## WORK INSTRUCTIONS
Starting with the first line of the data that follows, transcribe every line verbatim until the line containing "left shoulder: (1195, 470)" has been transcribed.

## RECORD SET
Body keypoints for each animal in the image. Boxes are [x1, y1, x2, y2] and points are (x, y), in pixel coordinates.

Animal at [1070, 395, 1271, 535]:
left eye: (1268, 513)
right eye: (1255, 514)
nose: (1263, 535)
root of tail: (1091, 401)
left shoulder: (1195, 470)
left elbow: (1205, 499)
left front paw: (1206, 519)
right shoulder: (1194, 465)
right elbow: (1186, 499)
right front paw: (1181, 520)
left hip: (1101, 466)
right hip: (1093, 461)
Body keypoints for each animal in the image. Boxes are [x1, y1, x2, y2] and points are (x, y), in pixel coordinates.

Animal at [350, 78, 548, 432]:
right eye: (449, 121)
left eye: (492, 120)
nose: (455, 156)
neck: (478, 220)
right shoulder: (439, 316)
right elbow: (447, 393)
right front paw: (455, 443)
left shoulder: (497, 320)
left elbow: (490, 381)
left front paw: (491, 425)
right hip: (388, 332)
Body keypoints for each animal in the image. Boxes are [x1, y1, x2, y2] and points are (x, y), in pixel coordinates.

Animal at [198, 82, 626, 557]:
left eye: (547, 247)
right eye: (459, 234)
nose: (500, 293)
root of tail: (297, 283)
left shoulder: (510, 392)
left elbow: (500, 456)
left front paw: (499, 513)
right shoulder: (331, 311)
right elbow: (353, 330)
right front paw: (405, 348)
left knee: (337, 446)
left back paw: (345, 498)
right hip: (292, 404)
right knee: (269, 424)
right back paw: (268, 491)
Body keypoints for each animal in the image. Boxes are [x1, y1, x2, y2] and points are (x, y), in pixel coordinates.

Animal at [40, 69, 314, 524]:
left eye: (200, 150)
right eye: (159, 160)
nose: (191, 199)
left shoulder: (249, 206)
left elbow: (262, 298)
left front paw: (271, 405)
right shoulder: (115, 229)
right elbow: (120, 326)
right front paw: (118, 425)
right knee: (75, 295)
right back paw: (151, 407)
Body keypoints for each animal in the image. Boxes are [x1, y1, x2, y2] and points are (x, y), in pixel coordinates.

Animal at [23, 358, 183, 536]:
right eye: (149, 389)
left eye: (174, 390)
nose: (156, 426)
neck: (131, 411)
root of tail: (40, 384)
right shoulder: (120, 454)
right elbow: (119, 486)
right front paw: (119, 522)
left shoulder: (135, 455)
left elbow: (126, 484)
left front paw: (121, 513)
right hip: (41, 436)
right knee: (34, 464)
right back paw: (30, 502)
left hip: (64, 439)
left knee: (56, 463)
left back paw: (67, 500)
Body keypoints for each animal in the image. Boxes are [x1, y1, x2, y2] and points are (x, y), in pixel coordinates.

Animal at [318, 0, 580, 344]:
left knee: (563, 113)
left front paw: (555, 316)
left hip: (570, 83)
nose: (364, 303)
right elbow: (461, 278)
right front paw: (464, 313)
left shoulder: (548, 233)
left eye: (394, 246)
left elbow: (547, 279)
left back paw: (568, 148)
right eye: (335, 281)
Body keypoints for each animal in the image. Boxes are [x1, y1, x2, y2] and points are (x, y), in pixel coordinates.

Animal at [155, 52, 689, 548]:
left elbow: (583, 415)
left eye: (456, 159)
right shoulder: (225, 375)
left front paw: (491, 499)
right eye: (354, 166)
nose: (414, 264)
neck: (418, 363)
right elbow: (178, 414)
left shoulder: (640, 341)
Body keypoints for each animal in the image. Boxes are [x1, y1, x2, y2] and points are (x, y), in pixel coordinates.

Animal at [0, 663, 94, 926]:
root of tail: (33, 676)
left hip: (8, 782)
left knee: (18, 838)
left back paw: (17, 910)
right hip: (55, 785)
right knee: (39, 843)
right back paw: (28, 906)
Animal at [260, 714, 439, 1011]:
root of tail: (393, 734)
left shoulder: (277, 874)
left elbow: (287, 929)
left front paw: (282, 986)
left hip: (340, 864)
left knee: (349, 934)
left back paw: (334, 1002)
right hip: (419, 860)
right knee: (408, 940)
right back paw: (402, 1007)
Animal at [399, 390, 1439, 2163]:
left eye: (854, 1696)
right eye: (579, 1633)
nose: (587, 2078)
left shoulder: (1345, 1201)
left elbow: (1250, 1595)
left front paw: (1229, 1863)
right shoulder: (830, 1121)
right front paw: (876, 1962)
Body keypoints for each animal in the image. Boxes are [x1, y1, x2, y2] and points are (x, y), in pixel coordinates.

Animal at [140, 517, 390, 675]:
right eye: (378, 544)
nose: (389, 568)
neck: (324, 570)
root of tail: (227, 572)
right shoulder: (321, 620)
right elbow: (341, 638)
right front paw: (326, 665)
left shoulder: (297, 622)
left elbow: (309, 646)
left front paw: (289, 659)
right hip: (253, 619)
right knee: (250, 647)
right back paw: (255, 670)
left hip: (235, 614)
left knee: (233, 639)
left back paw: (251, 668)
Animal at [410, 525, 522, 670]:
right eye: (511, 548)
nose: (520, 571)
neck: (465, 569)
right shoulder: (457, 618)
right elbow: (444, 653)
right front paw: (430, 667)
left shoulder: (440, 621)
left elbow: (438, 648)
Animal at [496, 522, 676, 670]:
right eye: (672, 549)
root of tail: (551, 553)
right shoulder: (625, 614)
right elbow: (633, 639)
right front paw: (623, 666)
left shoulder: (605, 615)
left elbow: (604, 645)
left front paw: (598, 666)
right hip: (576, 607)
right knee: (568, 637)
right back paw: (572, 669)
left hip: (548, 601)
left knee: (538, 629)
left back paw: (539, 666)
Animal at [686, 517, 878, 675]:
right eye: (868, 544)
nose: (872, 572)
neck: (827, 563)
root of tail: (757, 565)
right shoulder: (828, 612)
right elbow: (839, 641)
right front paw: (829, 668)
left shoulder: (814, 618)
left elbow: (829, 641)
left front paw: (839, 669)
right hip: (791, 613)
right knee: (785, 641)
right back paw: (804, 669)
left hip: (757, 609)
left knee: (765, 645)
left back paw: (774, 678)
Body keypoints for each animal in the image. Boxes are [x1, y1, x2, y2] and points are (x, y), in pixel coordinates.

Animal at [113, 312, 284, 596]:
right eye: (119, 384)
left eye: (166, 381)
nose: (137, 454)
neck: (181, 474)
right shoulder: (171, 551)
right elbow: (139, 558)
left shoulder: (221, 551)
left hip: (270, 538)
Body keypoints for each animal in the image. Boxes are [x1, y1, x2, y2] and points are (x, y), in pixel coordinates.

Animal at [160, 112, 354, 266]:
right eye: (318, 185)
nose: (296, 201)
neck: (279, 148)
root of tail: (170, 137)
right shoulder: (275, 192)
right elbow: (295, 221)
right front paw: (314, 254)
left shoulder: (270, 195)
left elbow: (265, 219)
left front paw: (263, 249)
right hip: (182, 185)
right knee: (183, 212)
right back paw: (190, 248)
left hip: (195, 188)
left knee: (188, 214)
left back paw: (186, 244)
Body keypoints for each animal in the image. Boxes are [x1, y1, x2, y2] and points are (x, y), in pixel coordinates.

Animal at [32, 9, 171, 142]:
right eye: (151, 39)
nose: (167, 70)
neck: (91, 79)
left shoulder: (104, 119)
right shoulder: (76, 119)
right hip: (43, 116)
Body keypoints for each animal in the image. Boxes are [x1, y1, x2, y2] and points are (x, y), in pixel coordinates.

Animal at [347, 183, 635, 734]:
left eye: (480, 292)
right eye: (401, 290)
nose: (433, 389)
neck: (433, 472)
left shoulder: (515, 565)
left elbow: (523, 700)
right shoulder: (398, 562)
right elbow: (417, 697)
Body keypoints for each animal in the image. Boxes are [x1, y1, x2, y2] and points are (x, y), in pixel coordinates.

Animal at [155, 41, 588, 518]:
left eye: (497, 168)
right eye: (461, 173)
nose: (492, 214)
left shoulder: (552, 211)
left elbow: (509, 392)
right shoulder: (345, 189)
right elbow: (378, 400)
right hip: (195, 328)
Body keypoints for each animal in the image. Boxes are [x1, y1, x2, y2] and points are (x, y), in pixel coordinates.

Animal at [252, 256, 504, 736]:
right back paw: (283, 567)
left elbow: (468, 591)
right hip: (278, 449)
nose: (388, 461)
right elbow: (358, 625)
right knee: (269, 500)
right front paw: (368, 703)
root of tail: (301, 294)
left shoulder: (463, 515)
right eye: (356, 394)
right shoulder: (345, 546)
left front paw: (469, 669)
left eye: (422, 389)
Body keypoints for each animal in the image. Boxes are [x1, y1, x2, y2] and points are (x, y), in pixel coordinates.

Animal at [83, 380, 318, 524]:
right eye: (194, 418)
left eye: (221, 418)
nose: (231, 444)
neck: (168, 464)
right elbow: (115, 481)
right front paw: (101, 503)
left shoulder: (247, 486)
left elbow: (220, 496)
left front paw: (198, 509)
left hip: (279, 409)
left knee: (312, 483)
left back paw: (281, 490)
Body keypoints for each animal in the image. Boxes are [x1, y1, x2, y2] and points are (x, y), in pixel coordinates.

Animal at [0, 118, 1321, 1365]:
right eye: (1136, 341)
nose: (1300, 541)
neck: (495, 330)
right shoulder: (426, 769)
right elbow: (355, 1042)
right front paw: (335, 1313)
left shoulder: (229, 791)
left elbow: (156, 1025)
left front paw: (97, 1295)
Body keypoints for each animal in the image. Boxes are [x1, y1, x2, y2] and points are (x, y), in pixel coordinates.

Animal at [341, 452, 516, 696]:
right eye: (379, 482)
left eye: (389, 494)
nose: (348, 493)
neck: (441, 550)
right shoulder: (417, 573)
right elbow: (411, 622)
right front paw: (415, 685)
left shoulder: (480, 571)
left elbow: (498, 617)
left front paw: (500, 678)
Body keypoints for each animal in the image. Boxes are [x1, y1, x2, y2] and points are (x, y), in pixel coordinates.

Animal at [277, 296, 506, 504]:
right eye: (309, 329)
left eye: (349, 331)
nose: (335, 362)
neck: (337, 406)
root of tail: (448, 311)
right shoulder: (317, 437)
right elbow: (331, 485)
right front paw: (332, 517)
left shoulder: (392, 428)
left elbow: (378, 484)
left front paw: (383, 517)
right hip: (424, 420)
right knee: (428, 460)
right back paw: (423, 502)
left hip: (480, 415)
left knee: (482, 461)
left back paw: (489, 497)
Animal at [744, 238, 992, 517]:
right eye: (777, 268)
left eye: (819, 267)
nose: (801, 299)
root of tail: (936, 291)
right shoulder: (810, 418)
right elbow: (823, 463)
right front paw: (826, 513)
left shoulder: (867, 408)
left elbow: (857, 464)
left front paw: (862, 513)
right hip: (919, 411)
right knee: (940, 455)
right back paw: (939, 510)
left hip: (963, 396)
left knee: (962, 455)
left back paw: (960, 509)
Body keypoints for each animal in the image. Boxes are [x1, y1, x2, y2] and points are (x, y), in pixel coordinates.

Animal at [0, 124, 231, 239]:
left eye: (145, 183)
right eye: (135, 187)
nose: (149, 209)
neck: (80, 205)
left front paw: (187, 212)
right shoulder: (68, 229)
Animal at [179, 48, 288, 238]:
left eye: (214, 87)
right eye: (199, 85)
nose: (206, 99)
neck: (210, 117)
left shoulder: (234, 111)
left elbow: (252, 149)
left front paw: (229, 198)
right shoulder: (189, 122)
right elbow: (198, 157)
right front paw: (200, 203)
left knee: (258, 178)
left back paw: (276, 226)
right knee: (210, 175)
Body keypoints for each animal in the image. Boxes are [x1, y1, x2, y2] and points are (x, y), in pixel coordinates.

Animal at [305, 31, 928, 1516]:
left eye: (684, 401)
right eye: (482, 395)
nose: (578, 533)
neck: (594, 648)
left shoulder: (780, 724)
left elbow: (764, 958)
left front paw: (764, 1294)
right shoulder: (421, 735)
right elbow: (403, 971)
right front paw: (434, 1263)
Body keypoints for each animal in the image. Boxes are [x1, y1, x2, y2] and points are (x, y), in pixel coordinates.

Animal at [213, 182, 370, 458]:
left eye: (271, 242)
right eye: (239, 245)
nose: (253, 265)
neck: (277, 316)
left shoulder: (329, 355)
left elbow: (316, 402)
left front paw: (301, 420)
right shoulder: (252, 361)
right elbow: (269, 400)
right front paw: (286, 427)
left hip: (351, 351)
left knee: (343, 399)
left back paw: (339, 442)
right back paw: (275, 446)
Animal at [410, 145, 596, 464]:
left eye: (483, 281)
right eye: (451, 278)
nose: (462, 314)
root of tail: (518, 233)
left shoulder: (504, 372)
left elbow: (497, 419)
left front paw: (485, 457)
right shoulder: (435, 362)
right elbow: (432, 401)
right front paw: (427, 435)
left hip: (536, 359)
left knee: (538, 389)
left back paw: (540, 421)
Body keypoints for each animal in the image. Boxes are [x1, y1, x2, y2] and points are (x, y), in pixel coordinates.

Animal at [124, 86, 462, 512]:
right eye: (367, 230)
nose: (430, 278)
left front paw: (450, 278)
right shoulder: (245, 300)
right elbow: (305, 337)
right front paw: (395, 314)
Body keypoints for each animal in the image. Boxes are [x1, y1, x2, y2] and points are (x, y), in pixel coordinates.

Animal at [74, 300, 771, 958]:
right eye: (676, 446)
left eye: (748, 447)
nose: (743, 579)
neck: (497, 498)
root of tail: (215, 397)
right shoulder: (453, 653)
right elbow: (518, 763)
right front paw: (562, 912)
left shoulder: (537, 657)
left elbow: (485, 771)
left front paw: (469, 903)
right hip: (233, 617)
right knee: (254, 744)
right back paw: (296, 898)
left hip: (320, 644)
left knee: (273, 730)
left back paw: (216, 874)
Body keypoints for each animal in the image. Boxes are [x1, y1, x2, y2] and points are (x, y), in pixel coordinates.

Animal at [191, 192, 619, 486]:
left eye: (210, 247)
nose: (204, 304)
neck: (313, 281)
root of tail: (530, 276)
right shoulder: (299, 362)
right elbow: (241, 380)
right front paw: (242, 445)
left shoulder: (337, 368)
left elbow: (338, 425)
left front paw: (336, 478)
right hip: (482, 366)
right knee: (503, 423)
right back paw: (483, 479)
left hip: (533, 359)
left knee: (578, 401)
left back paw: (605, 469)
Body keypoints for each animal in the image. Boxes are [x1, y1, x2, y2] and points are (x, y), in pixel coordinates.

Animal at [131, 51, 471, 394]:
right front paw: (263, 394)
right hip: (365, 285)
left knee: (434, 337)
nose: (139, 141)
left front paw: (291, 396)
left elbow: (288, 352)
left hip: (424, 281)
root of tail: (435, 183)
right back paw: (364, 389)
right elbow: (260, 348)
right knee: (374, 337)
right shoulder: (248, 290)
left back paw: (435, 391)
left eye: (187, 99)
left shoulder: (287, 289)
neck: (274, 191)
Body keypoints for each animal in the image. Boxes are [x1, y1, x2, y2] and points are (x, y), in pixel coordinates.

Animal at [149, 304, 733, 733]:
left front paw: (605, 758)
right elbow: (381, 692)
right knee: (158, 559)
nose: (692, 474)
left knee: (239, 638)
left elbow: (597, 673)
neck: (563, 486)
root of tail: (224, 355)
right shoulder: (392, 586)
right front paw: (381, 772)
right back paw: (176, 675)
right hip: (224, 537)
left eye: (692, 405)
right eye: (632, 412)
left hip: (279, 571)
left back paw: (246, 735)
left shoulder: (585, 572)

## WRITTEN REPLY
Body keypoints for each animal in the image. Boxes are [x1, y1, x2, y2] and points are (x, y), in pixel coordinates.

Animal at [1070, 395, 1271, 535]:
left eye: (1268, 513)
right eye: (1255, 514)
nose: (1263, 535)
root of tail: (1091, 401)
left shoulder: (1195, 470)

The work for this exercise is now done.